> **İncelenen metin**:
------
Kamuda Bilgi İşlem Felaketi — 6 Bilişim amelesi pazarı mı var?

Salih Cenap Baydar
4 min readNov 23, 2014

--

Artık iyice pehlivan tefrikasına dönen yazı serimize devam ediyoruz.

Kamu kurumlarının yöneticilerine çok mühim bir bilgi vermek, bir ikazda bulunmak istiyorum. Hani bilişim projeleri şartnamelerinizin içine işi yapacak personelin niteliği ile ilgili maddeler yazıyorsunuz ya, onu yapmayın! Çünkü ya sahtekâr ya akılsız olduğunuzdan başka hiçbir anlam çıkmıyor o maddelerden!

Neden bahsettiğimizi göstermek için, kopyalana kopyalana artık jenerik hale gelmiş, örnek bir şartname maddesini ele alalım:

Yazılım Geliştirme Uzmanı İçin İstenen Nitelikler

  1. Üniversitelerin bilgisayar ya da elektronik mühendisliği bölümlerinden mezun olmak.
  2. En az 5 yıllık deneyim sahibi olmak.
  3. c#, vb.net veya Java programlama dillerini çok iyi derecede bilmek.
  4. Benzer projelerde uygulama geliştirmiş olmak.
  5. Web Servisleri konusunda deneyimli olmak.
  6. Nesneye Dayalı Programlama konusunda deneyimli olmak.
------
> **Gösterilen veriler**:

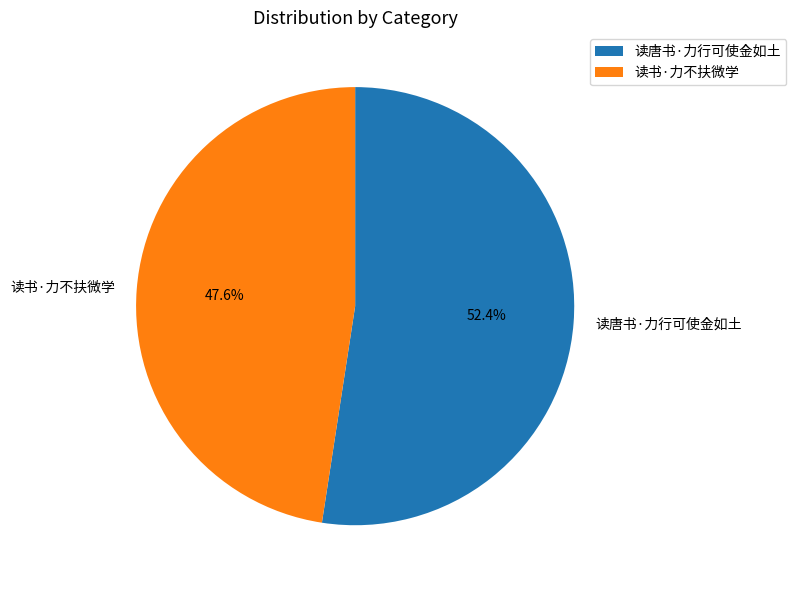

What is the ratio of the value at 读唐书·力行可使金如土 to the value at 读书·力不扶微学?

1.1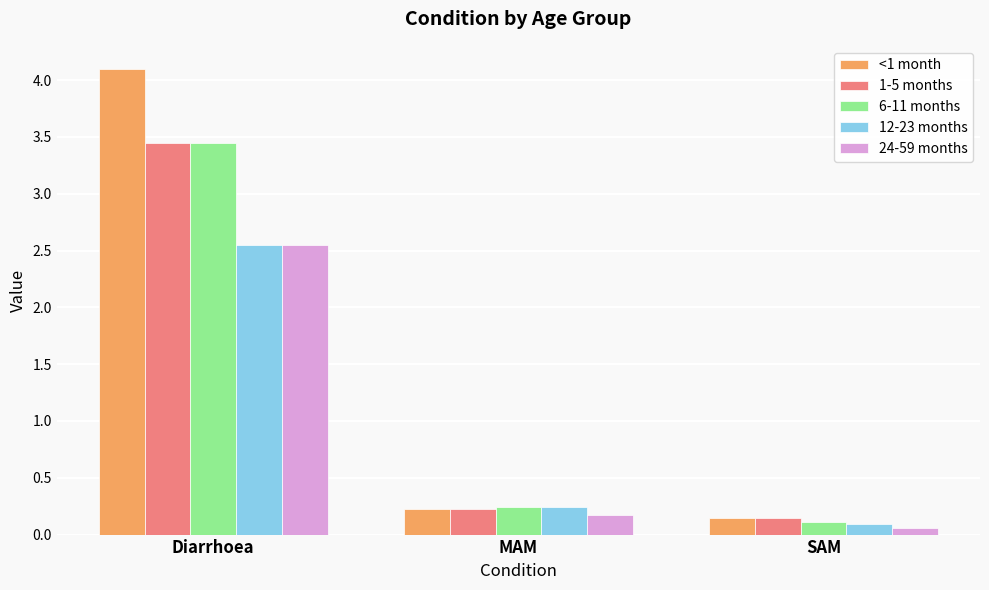

The <1 month series shows 0.3 at SAM. True or false?

False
------
> **Yapılacak iş**:
Kamu bilişim şartnameleri üzerine olan yazıda "Kamu kurumlarının yöneticilerine" diye başlayan paragraf, ana bilgileri korunarak daha kısa nasıl yazılır?

> **Çözüm**:
Yazar kamu kurumu yöneticilerini uyarıyor: Bilişim projesi şartnamelerine işi yapacak personelin niteliğiyle ilgili maddeler konmamalı. Bu maddeler, yöneticilerin ya sahtekâr ya akılsız olduğunu göstermekten başka bir anlam taşımıyor.